Even schools have shifted to more technology-based communication. New, interactive textbooks bring technology into the daily lives of students and their parents. Online learning, too, has exploded in popularity. While there are many advantages to this increased dependence on technology, there are also some disadvantages.
With mostly everyone owning a smartphone or other device, you could say that family communication has shifted to favor digital means. In this article, we’ll discuss how technology has affected, positively or negatively, the way family members communicate with each other.
Benefits of Technology in Family Communication
Thanks to technology, it’s never been easier to communicate with family. Here are the many ways in which technology positively affects family communication.
- Maintains connection, builds confidence and encourages self-expression. Technology helps children stay in touch with family living or working in distant places. It also opens them up to new information and perspectives they would not otherwise be exposed to with their limited interaction with family members. At the same time, technology can be a way for them to develop confidence in expressing their thoughts and learn how to engage with others who have different viewpoints or opinions.
For teens, specifically, technology provides the distance from parents that they crave but still allows for communication with them through texting or chatting that would not have happened face to face or on the phone.
- Fosters family closeness. Admittedly, technology can be a double-edged sword when it comes to family closeness. On the positive side, busy parents and children can use technology to communicate with each other while at work or in school, providing a way to reach out to family in an instant.
In particular, being “friends” on Facebook appears to have a positive effect on the parent-child relationship. One study found that parents and children in a highly conflicted relationship report becoming closer after becoming “friends” on Facebook. A majority of teens also do not report feelings of privacy invasion or hiding content from their parents after friending them on Facebook.
- Coordinates and organizes busy schedules easily. Plans can change, and communication is essential to ensure everyone is on board. Busy families can create a group chat to easily update everyone, and an online calendar can help the family coordinate their plans.
- Increases safety and security. It only takes a short chat or call for children who feel unsafe to inform their parents or older siblings about their situation and ask for help. Parents can use cameras, locks, sensors and other smart technology to keep their homes safe from thieves and other intruders.

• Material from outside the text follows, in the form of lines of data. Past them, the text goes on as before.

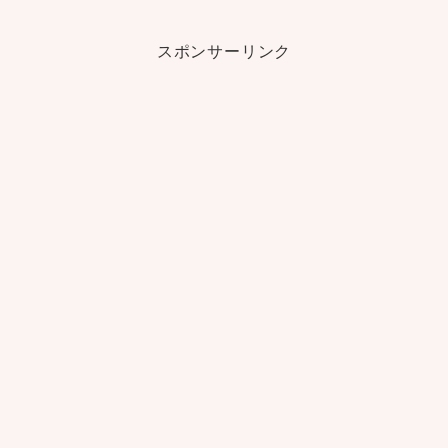
スポンサーリンク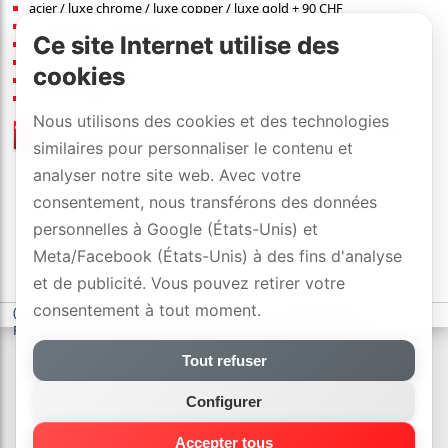
acier / luxe chrome / luxe copper / luxe gold + 90 CHF
Or 24 carats + 600 CHF
Ce site Internet utilise des
100W, 3” Full Range, 100Hz-18kHz
pvr
:
249
[CHF]
/pce.
cookies
dimensions (l×h×p): 10×10×10 cm
poids: 0.795 kg
Nous utilisons des cookies et des technologies
liste de prix
/
revendeurs officiels
similaires pour personnaliser le contenu et
avec DYNAVOX-SWISS-GARANTIE
analyser notre site web. Avec votre
consentement, nous transférons des données
personnelles à Google (États-Unis) et
Meta/Facebook (États-Unis) à des fins d'analyse
et de publicité. Vous pouvez retirer votre
consentement à tout moment.
(c) DYNAVOX electronics AG
-
déclaration de confidentialité
-
Paramètres des cookies
Tout refuser
Configurer
Accepter tous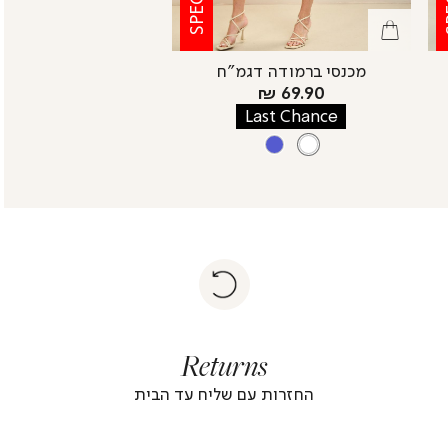
מכנסי ברמודה דגמ”ח
מחיר
69.90 ₪
מוצר
Last Chance
צבע
WHITE
AQUA
WHITE
|
Return
returns
return
|
footer
foote
Returns
banner
banne
(4)
(4
החזרות עם שליח עד הבית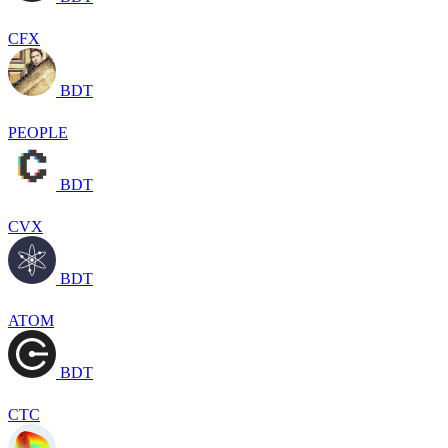
CFX
BDT
PEOPLE
BDT
CVX
BDT
ATOM
BDT
CTC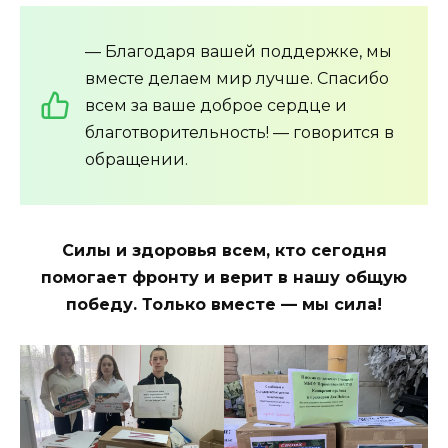
— Благодаря вашей поддержке, мы
вместе делаем мир лучше. Спасибо
всем за ваше доброе сердце и
благотворительность! — говорится в
обращении.
Силы и здоровья всем, кто сегодня
помогает фронту и верит в нашу общую
победу. Только вместе — мы сила!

- Teaches critical thinking. With all the information and resources available at their fingertips, children can learn about different topics for their school project or for independent learning. This is an opportunity for parents to teach their children how to sift through the myriad of information to find accurate and reliable sources.
Problems and Challenges of Technology in Family Communication
Technology is encroaching every aspect of family life and this brought some negative effects on the way the family communicates.
- Technoference. A term coined by David Schramm, an associate professor and Family Life Extension Specialist at the Utah State University’s department of Human Development and Family Studies, technoference refers to the way our technology use interferes with our face-to-face interactions with other people, specifically in the bedroom and at the dining table.
Schramm surveyed 631 parents across the country ages 21 to 60 and found that high use of technology resulted in couples spending less time together, less satisfaction and connection and increased depression and anxiety. Of the adults surveyed, 38% use technology while eating at home with family members at least occasionally. In married adults surveyed, 45% consider technology a big problem in their relationship, with nearly 25% viewing their partner’s use of devices in bed as interfering with their sexual relationship.
- Less quality time with family. “Alone together” is a common situation you’ll see almost anywhere: everyone together in the same room but busy with their devices. This happens even at the dining table, which deprives the family of an important opportunity for quality time. With this time for connection missing, children might not be able to learn the small subtleties of normal human interaction. This could also lead to loneliness, lack of belongingness, jealousy and/or distress in children who don’t have the full time and attention of their parents during dinner time.
- Decreased family closeness. Research suggests that more time spent online leads to a decrease in family closeness resulting from conflicts. Disagreements can arise from the use of the internet or many rules on internet use and behavior at home. In one study, researchers found that when parents attempted to stop children from using technology, 40% of the time it resulted in a dispute.
- Underdeveloped emotional and social skills. Because children aren’t exposed to enough interpersonal face-to-face interaction, their emotional and social skills might not properly develop. This can result in children who can’t relate to other people. If all they’re getting are emails and texts, they might not learn how to read body language, facial expressions and tone. When pushed into a situation where they need to interact with others face to face, children who haven’t been taught and modeled empathy might become shy, withdrawn, socially awkward or intimidated, not knowing how to engage in this type of social situation.
Furthermore, children exposed to games, which are designed to be instantly gratifying, might not know how to manage their emotions nor learn how to manage expectations and disappointments in relationships. Spending too much time on devices may also result in a lack of desire to engage with family.
How Technology Has Affected Family Communication
While technology has many benefits, it does impact the quality of relationships and interactions within the family. The challenge for families, then, is to develop a plan where they can harness technology to improve communication and relationships in the family.